Distributed Proving Architecture

The OpenVM circuit architecture and continuations framework are designed for compatibility with distributed proving coupled with hardware acceleration. Below we describe the components in proving an unbounded zkVM program in a distributed environment supporting GPU hardware acceleration.

Distributed Proving Diagram

Overview

We give an overview of the distributed proving architecture and then provide further details of each component.

Given a zkVM program with unbounded runtime size, we first perform metered execution to segment the execution into segments on a dedicated CPU machine. Minimal boundary metadata about each segment is sent to a dedicated machine to generate the App proof of that segment. The app proofs are proven in parallel on distributed prover machines. We will refer to each prover machine as consisting of a host and device, where the host consists of the CPU and RAM, and the device may be the multi-core CPU or the GPU depending on the proving backend.

For each segment, we re-execute via pure execution on the host CPU to recover the starting VM state at the beginning of the segment. Then the host performs preflight execution up to the segment end, storing records of the execution into in-memory buffers. During trace generation, these buffers are copied to device memory and transformed on device into trace matrices that match the specifications of the zkVM circuit frontend. Execution is serial, while trace generation is massively parallelized. The STARK backend then generates a cryptographic proof from the trace matrices, on device.

The above process generates all segment App proofs in parallel. After the App proofs are generated, they are aggregated into a single proof via the aggregation tree described in the continuation design. Each layer of the aggregation tree is proven in parallel, where each aggregation proof is treated as a single segment proof.

Modular Abstraction Layers

The distributed proving architecture is designed to be extensible and composable via VM extensions. The architecture allows each VM extension to define their own implementations of execution and trace generation, while a unified hardware abstraction layer ensures:

Optimized parallelization - VM extensions can implement hardware-specific trace generation algorithms to maximize parallel computation efficiency.
Decoupled proving backend - The STARK backend prover implements the specifications of the proof system with optimized hardware acceleration while remaining independent of the VM extensions in use.

The hardware abstraction layer defines a host-device boundary: the host comprises the CPU and system RAM, while the device denotes specialized compute hardware featuring architecture-specific memory that operates either independently or in a unified memory model with the host.

We now give more details about the components of the distributed proving architecture discussed in the overview.

Execution

Given an executable consisting of OpenVM instructions, we have several runtimes which run the executable.
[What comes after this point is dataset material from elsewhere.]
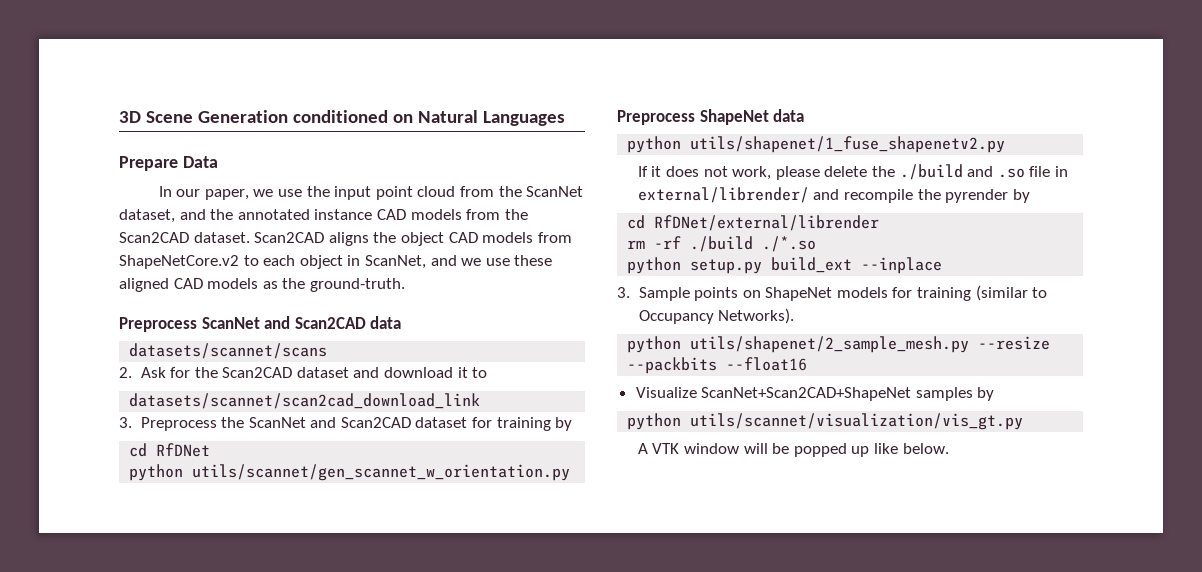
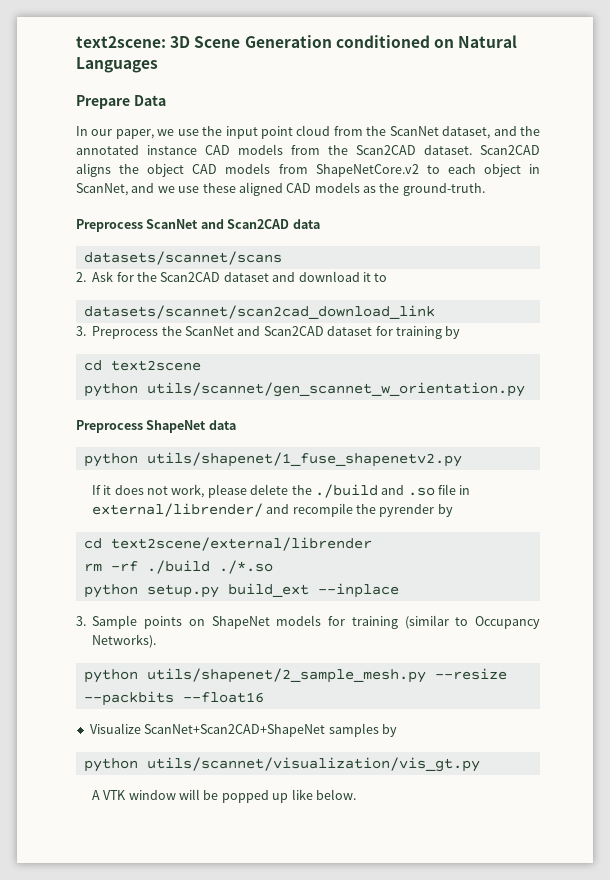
(119, 117) none -> [76,36,166,48] text2scene:
[156,443,211,457] RfDNet -> [110,360,201,371] text2scene
[654,215,880,231] RfDNet/external/librender -> [110,537,372,551] text2scene/external/librender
We will have three modes of execution:

Pure execution. This is "normal" VM execution, currently implemented via an interpreter, where execution starts from a specified VM state and executes either a specific number of instructions or until program termination. Pure execution only needs to output the end VM state when execution stops.
Metered execution. This is pure execution that additionally measures weighted functions of instruction counts and guest memory usage in order to determine where to segment the program execution. The segmentation criteria are designed to account for estimated prover device memory usage and security constraints dependent on the proof system's prime field. The output of metered execution is the sequence of segments together with segmentation-related metadata about the segment boundaries.
Preflight execution. This is a special logging execution that records the minimal execution trace such that subsequent trace generation may be done in parallel without reliance on the VM state.
- The logging is done by writing records to in-memory buffers referred to as record arenas. During trace generation, these buffers are designed to be transferred to device memory for hardware acceleration purposes.

All modes of execution are inherently serial and performed on a CPU.

Trace Generation

Trace generation is the first point in the proving process where computation occurs on device with hardware acceleration. For a given segment, the preflight execution records contain all the data necessary to generate the trace matrices corresponding to all chips in the zkVM circuit. The records are stored in memory buffers called record arenas, where the buffer memory layout is optimized based on the device type. The records are transported from host to device memory. Then the trace matrices are generated from the records by utilizing as much parallelism as possible. In particular, trace generation for the execution records of different instructions is parallelized and does not need to be done in the order they were executed.

The output of trace generation is an ordered list of trace matrices corresponding to the zkVM circuit's chips. The trace matrices are fully on-device and never leave device memory.

Proof Generation via STARK Backend

The STARK backend takes the proving key of the circuit and the trace matrices output from trace generation and generates a proof on device according to the specifications of the proof system. The proving key is generated upon circuit creation independently of any runtime inputs, and can be transferred to device memory ahead of time. The trace matrices are created on device, so the entire proving process can be done on device utilizing hardware acceleration.

Aggregation

The sequence of App proofs, one per segment, is aggregated using distributed proof aggregation following our continuation design. Proof aggregation proceeds using an aggregation tree, where each node in the same layer of the tree can be proven in parallel.

Presently, each aggregation proof is generated as the proof of execution of an Agg VM program, and the design requires that the entire execution fits into a single segment. Since aggregation proofs are necessarily of single segments, metered execution is not required. Instead, preflight execution is run directly on the single segment without pure or metered execution. Then trace generation and STARK backend proving proceed on device as described above.